HomeThe Journal of Historyvol. 55 no. 1 (2009)

Mayoyao Ethnohistory, 1857-1960

Leah Enkiwe-abayao

Discipline: History, Ethnography



This paper will approach Mayoyao history quite differently from previous treatments of Ifugao history and culture. Drawing from both primary and secondary sources, this study will use an in-depth analysis of a particular extant tradition in Mayoyao—death ritual and funeral rites (cholar and pfu-ah)—to determine and analyze the village transformations from 1857 to 1960. This way, the analysis of the transformations in the death ritual and funeral rites is used as the tool to reconstruct historical events in Mayoyao.

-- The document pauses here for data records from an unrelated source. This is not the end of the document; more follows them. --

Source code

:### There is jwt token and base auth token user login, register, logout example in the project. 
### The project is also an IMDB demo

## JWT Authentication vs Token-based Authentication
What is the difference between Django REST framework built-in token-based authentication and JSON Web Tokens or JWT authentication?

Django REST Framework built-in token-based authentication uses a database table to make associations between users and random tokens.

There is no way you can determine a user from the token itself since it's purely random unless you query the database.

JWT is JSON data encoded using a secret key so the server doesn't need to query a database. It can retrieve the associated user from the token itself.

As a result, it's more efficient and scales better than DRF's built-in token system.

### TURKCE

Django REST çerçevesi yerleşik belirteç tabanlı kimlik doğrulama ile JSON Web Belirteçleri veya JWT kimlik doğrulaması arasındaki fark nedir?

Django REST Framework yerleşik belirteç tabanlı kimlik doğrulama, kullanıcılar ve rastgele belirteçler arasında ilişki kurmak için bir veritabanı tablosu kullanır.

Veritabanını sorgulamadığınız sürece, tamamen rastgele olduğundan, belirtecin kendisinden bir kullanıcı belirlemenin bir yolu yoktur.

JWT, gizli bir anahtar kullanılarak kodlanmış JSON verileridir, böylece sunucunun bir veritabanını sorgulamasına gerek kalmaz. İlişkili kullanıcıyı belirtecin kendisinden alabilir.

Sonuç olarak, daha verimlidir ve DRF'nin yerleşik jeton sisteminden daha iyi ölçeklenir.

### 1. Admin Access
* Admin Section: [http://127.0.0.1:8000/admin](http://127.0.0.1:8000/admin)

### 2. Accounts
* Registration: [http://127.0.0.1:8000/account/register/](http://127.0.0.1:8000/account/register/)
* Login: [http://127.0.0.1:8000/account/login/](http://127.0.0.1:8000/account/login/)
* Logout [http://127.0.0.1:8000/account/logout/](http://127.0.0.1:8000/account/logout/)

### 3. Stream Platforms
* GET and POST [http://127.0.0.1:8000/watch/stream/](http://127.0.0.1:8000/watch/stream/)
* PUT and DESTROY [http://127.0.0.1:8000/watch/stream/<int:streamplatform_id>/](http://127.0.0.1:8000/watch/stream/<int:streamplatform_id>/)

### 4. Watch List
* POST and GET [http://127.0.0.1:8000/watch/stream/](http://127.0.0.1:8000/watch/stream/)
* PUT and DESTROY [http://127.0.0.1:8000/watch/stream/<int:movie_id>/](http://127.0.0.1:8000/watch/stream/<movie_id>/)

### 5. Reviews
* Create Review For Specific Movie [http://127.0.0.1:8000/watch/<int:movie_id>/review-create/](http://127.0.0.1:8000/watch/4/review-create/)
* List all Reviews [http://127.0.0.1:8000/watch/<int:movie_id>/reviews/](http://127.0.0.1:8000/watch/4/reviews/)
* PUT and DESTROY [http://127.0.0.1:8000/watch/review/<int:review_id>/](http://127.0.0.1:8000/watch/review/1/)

It will examine early accounts on Mayoyao that show the world view, cosmology, complex ritual, and elaborate funeral observances of the Mayawyaw—e.g., Alarcon (1857), Malumbres (1918), Lambrecht (1932), and Barton (1919). Perhaps the most comprehensive account is Fr. Francis Lambrecht's seven-series outstanding work on the "Mayawyaw ritual."


The paper will also examine oral sources on specific aspects of village transformations. These include the introduction of cash economy and public health programs. It will also probe the religious transformations that took place beginning in the 1930s, when the work of the CICM missionaries was felt in central Mayoyao and that of the Esperitista (Union Espiritista Cristiana de Filipinas Incorporada) in southern Mayoyao, and in the mid-1950s, the influential role played by Pentecostal Missionaries and the establishment of the Evangelical United Brethren Missionaries (EUBM), now called United Church of Christ in the Philippines (UCCP). It will also include postwar transformations such as the construction of the Banaue-Mayoyao road and its impact on the economic institutions, the dynamics of trade and other forms of exchange, the expansion of commercial goods, and the transport system.